--- YOUR INSTRUCTIONS ---
Duplicate everything in the fieldwork account from "The fieldwork was" down to "with wet/soggy clothing.".

The fieldwork was conducted in a farming area in and around our accommodation, Mount Grace Lodge. Situated in the mountains between Stanford and Gansbaai the family farm was converted to a game and cattle farm. Cows, sheep and springbok were a common sight in the vastness of land outlined by mountainous landscapes. The beauty lies in the tranquility and serenity, the sounds of nature and the freshness of the air, away from the hustle and bustle of city life. We were fortunate to have good weather. It was cold, particularly at night but during the day it was pleasant and the wind was minimal with no rain during our time there. This made it so much easier to collect data without the risk of getting sick or stuck with wet/soggy clothing.

Part of the experience was meeting new people, learning and gaining exposure to new things. Upon our arrival at the Lodge the students and I were met by Pebble and Rodger, silent members of the CSAG team. Pebble is family to Prof. Bruce Hewitson and wife Nancy, a dog that brings happiness and an unusual amount of energy for his age. Nancy added her motherly touch and a homely feeling through the provision of food. Rodger is an employer of CSAG who works remotely as the systems administrator for CSAG and is actually a neighbour to the Mount Grace Lodge. Rodger and his family provided insight and answered questions about sustainable living along with some insight to stimulate thought on the scale implication of resource management politics. Dr. Piotr Wolski added to the overall experience by bringing along his slacklining equipment. A challenging but fun exercise. The CSAGers are by far the most interesting group of intellectuals I have been fortunate to work with.

--- DATA EXCERPTS ---
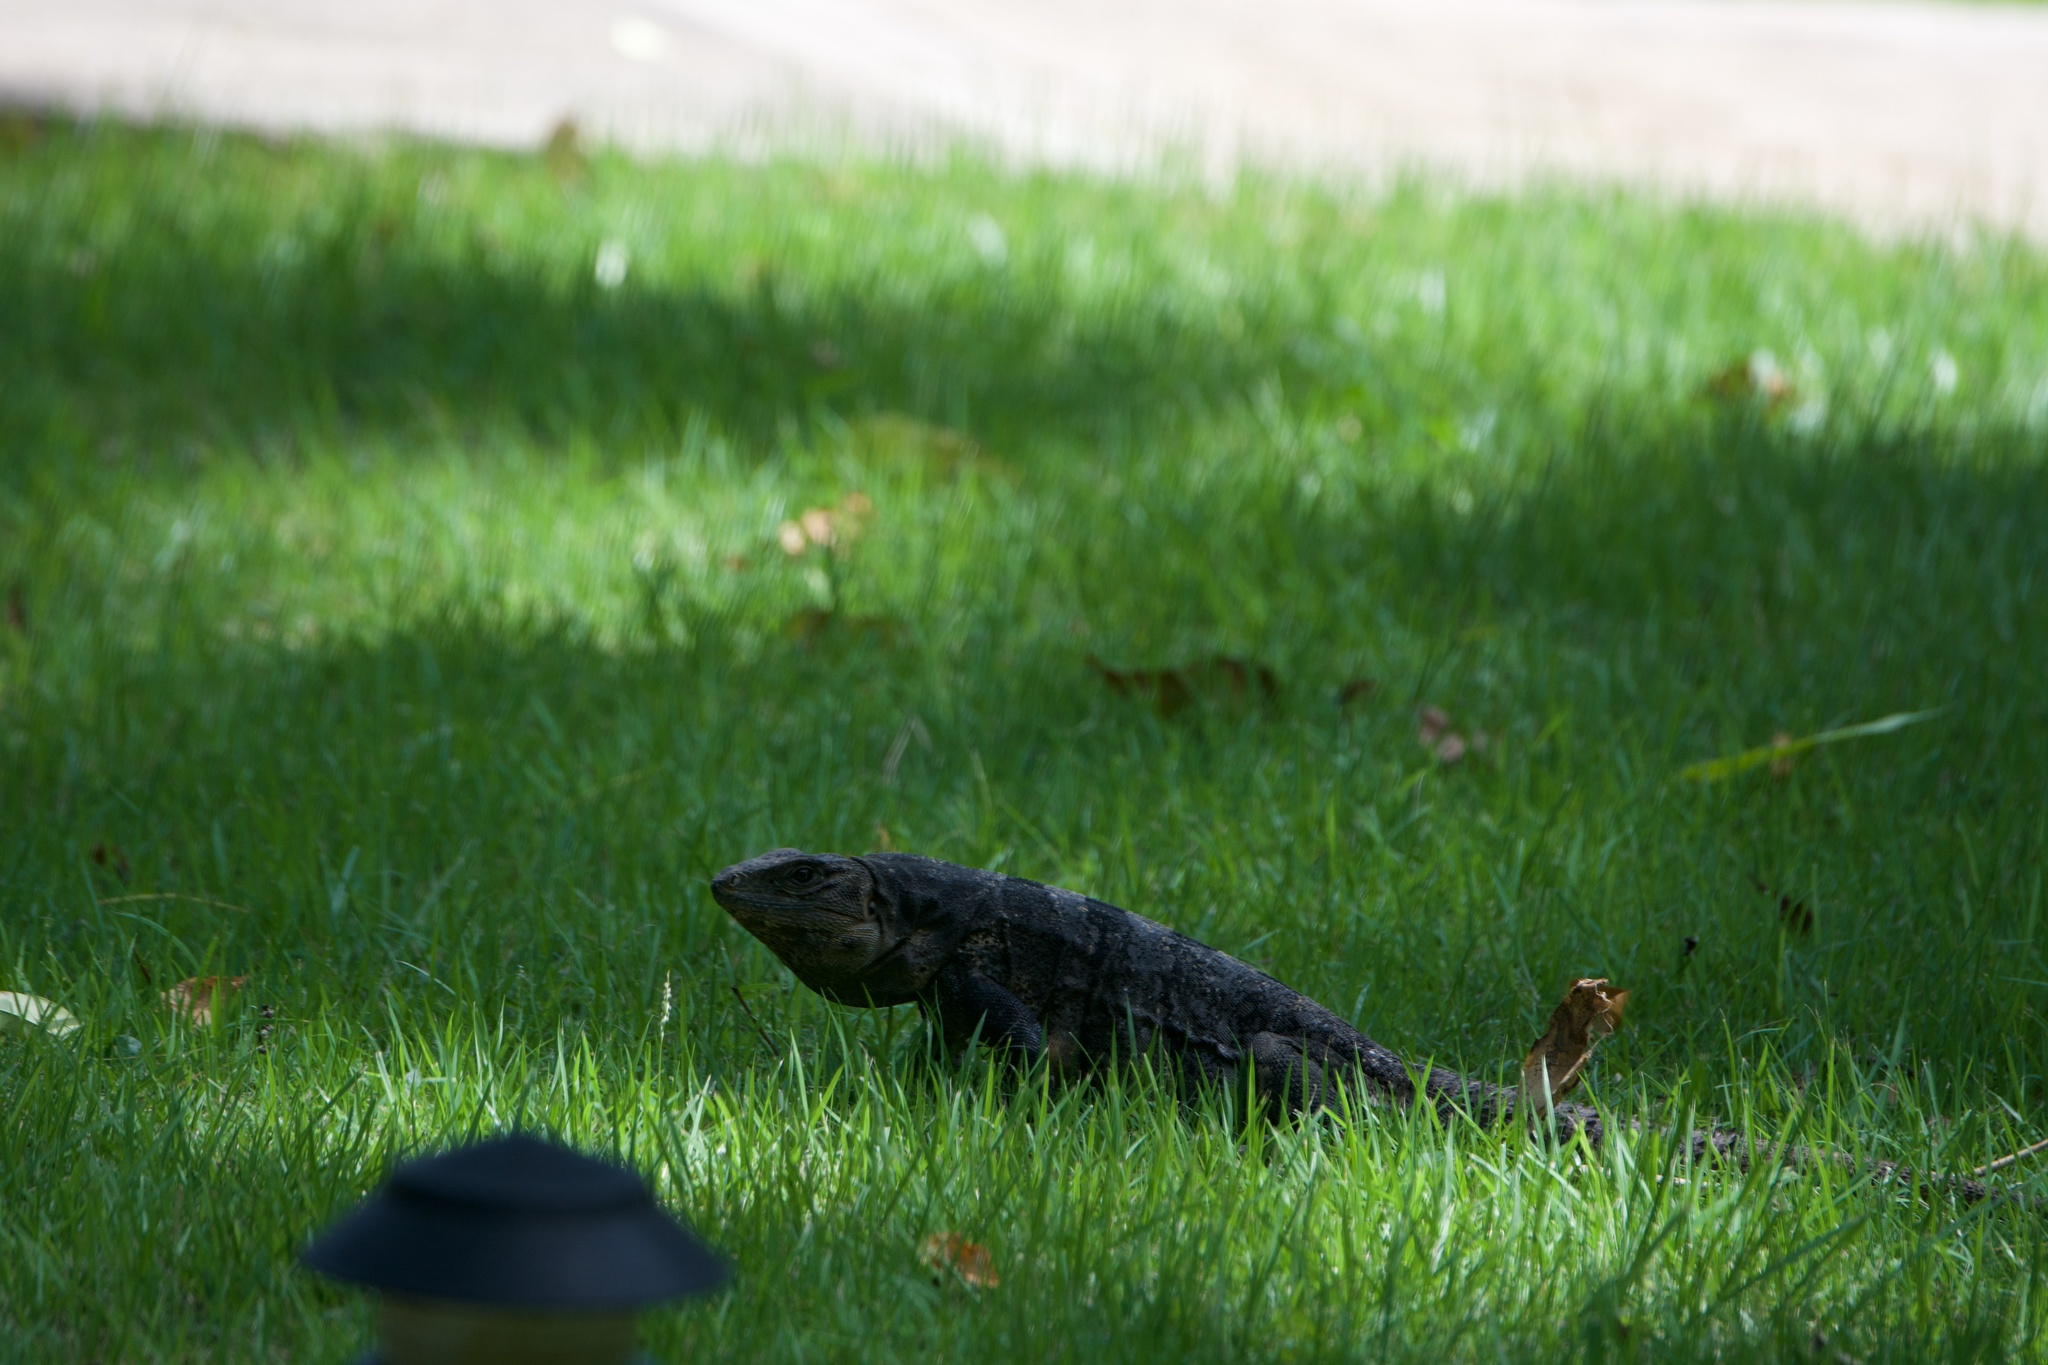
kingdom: Animalia
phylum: Chordata
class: Squamata
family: Iguanidae
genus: Ctenosaura
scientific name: Ctenosaura similis
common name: Black spiny-tailed iguana
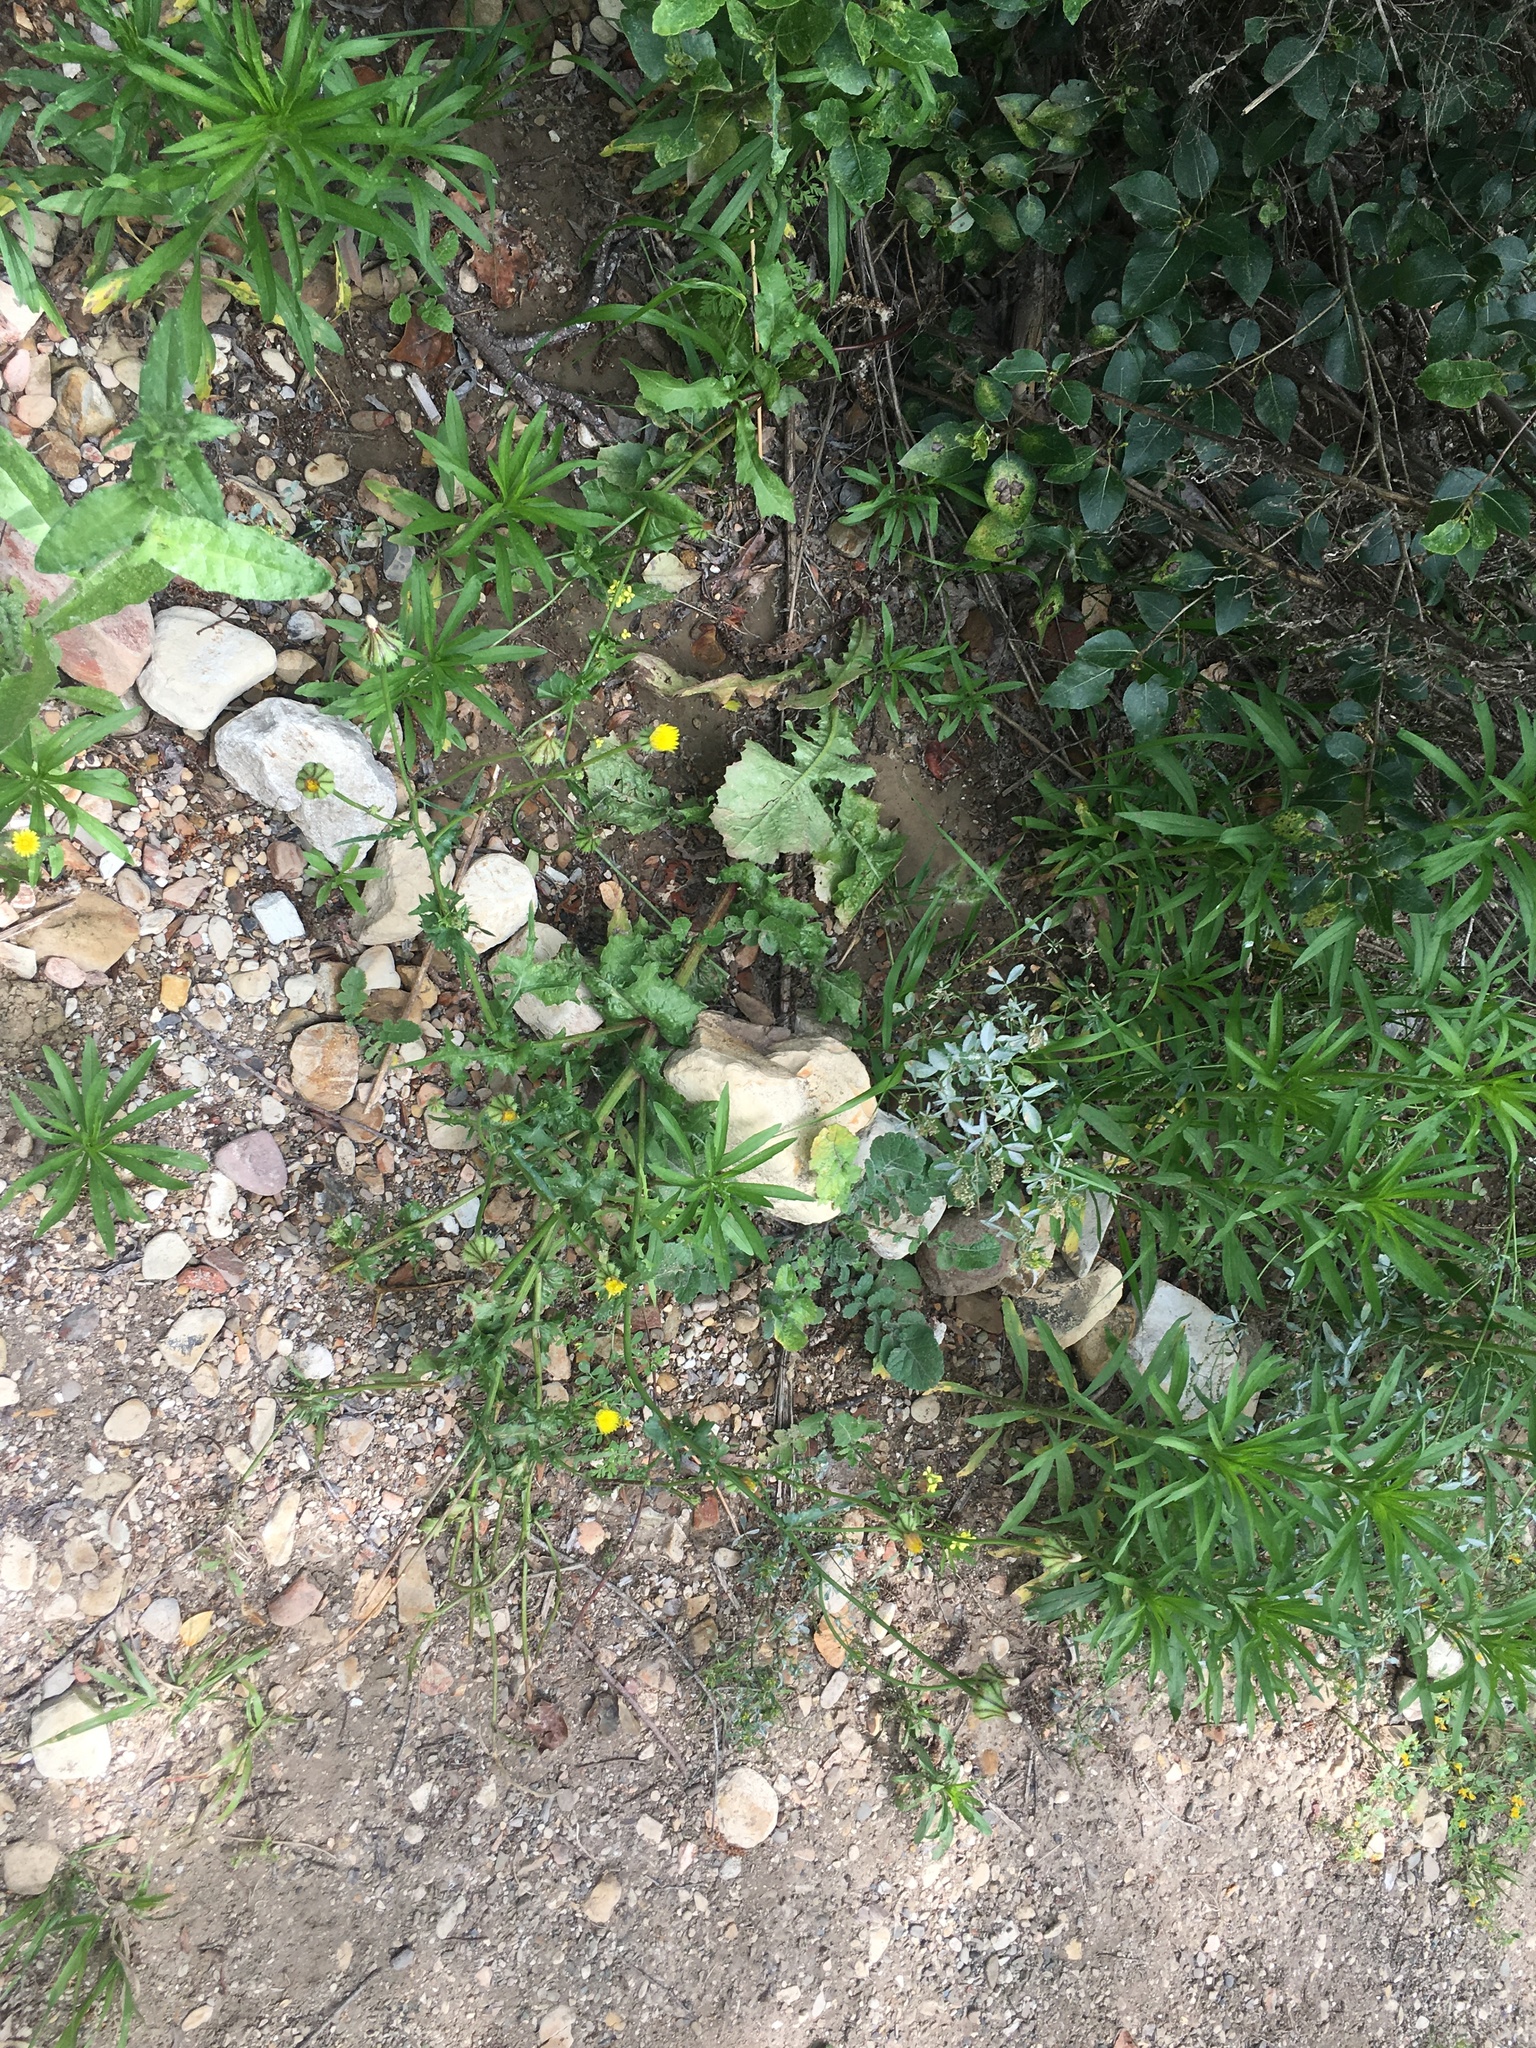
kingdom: Plantae
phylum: Tracheophyta
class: Magnoliopsida
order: Asterales
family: Asteraceae
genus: Urospermum
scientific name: Urospermum picroides
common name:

--- THE COMPLETED TASK ---
The fieldwork was conducted in a farming area in and around our accommodation, Mount Grace Lodge. Situated in the mountains between Stanford and Gansbaai the family farm was converted to a game and cattle farm. Cows, sheep and springbok were a common sight in the vastness of land outlined by mountainous landscapes. The beauty lies in the tranquility and serenity, the sounds of nature and the freshness of the air, away from the hustle and bustle of city life. We were fortunate to have good weather. It was cold, particularly at night but during the day it was pleasant and the wind was minimal with no rain during our time there. This made it so much easier to collect data without the risk of getting sick or stuck with wet/soggy clothing.